The adaptive store retrieves context automatically based on what you are working on. This guide covers how that retrieval works, how the library accumulates knowledge, and how to manage context relevance over time.
At the start of each session turn, the adaptive store runs a retrieval pass using the current session content as the query. It combines vector search, text search, and graph traversal to find relevant entries, then ranks them by relevance.
The result is a ranked list of context entries that simse prepends to the system prompt. You do not need to ask for context explicitly — it appears automatically when it is relevant.
Three signals influence which entries surface:
| Signal | Description |
|---|---|
| Semantic similarity | How closely the entry's embeddings match the current session query |
| Text relevance | Keyword-based score from the search index based on term overlap |
| Recency and frequency | How recently the entry was retrieved and how often it has been useful |
The adaptive learning engine adjusts weights for each entry based on usage. Entries that are retrieved and used consistently rise in the rankings. Entries that are retrieved but never referenced drop over time.
The library accumulates content automatically from your sessions. As you work with simse, relevant context is captured, embedded, classified into topics, and deduplicated against existing entries.
You can also explicitly ask simse to store something:
Remember that the payment service uses idempotency keys for all mutations.
simse uses the library_shelve tool to save the content with an appropriate topic classification. You do not need to specify topics or tags -- the library system classifies entries automatically.
To store content with a specific topic, ask simse directly:
Save this under the "api-design" topic: we use cursor-based pagination
for all list endpoints.
If the store surfaces entries that are no longer relevant, ask simse to remove them:
Search the library for entries about the old project name and remove
any that are no longer relevant.
simse uses library_search to find matching entries and library_withdraw to remove them by ID. You can also ask simse to remove a specific entry if you know its ID.
If an entry exists but its content is outdated, tell simse the new information:
Update the library: the API spec now uses OpenAPI 3.1 instead of 3.0.
If the new content is semantically close to an existing entry, the store merges them automatically rather than creating a duplicate.
Remove specific entries that are no longer useful by using library_withdraw with the entry ID. To find candidates for removal, use library_search or library_catalog to browse entries by topic.
To manage store growth, periodically ask simse to search for and withdraw outdated entries. Removed entries are permanently deleted.

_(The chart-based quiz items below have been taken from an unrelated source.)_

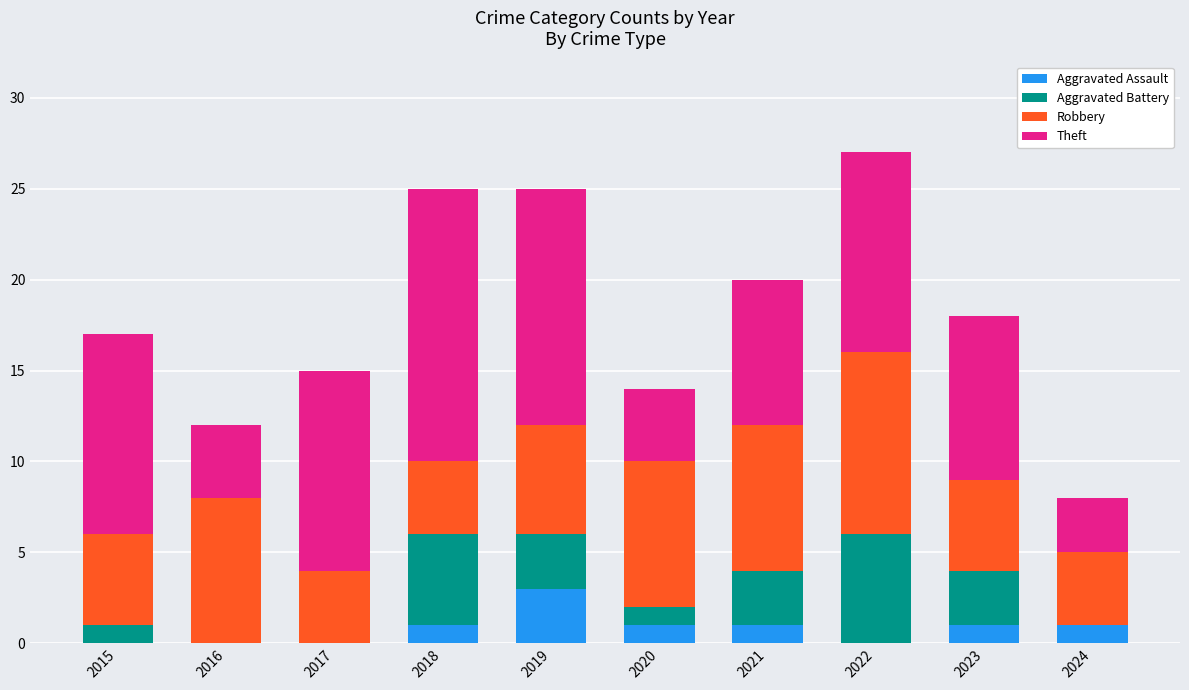

True or false: Aggravated Assault has a value of 0 at 2015.

True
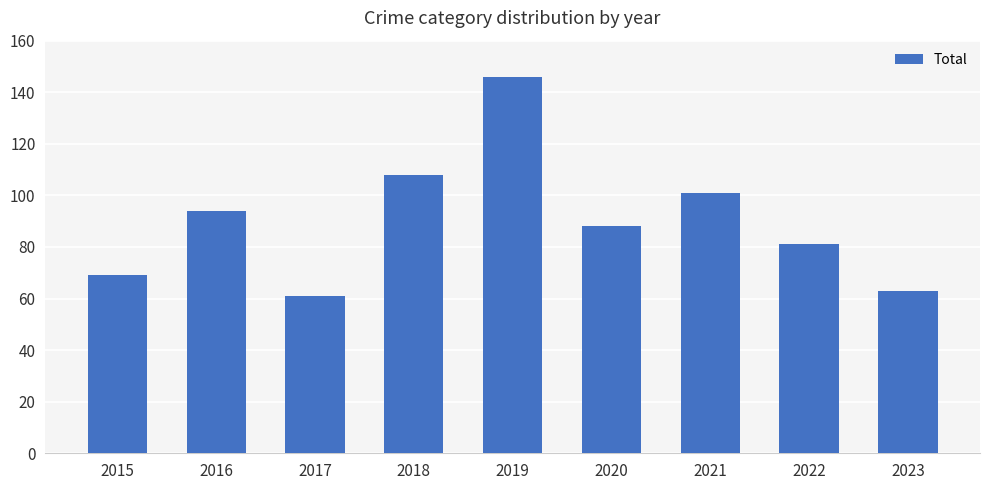

Does the chart contain stacked bars?

No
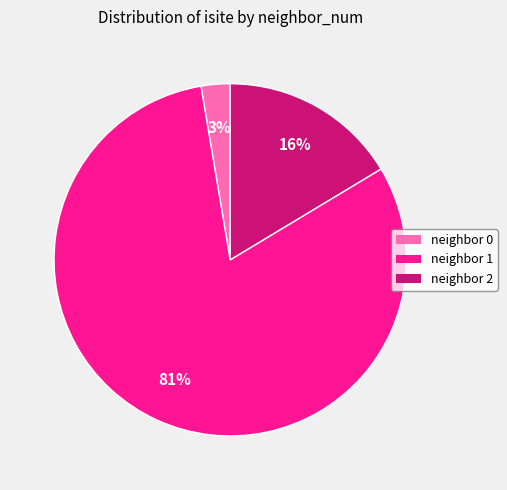

What is the largest slice in the pie chart?

neighbor 1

simse automatically retrieves relevant library entries at each turn based on the current session context. You do not need to search manually in most cases.
When you want to search explicitly, ask simse:
Search the library for notes on database connection pooling.
simse uses the library_search tool, which accepts a query string and an optional maximum number of results. The search combines vector similarity and text matching to find the most relevant entries.
You can also browse entries by topic:
Show me what's in the library under the "security" topic.
simse uses library_catalog to list entries within a topic.
Entries are scored on two axes:
Recency — How recently the entry was retrieved. Entries retrieved in the last few sessions score higher than entries retrieved months ago. The recency score decays exponentially over time.
Frequency — How often the entry has been retrieved across sessions. Entries that consistently surface and get used score higher than entries that are retrieved rarely.
The final score combines semantic similarity, text relevance, recency, and frequency. The weights for each component are adjusted by the adaptive learning engine based on usage patterns.
library_withdraw to prevent them from surfacing in future sessions.The library organizes entries by topic automatically. When simse stores an entry using library_shelve, it classifies the content into the topic hierarchy. You can specify a topic explicitly or let the system classify it.
To browse the topic structure, ask simse to catalog a topic:
Show me all library entries under the "authentication" topic.
simse uses library_catalog to list entries within that topic. To consolidate related entries within a topic, simse can use library_compact to merge near-duplicate or overlapping entries.
The adaptive store limits how much context it injects to avoid saturating the model's context window. The maxResults setting in memory.json controls how many entries are retrieved per query (default: 10). The similarityThreshold setting (default: 0.7) filters out low-relevance entries.
When more entries match than the limit allows, the highest-scoring entries are selected. Lower-scoring entries are dropped for that turn but remain in the store.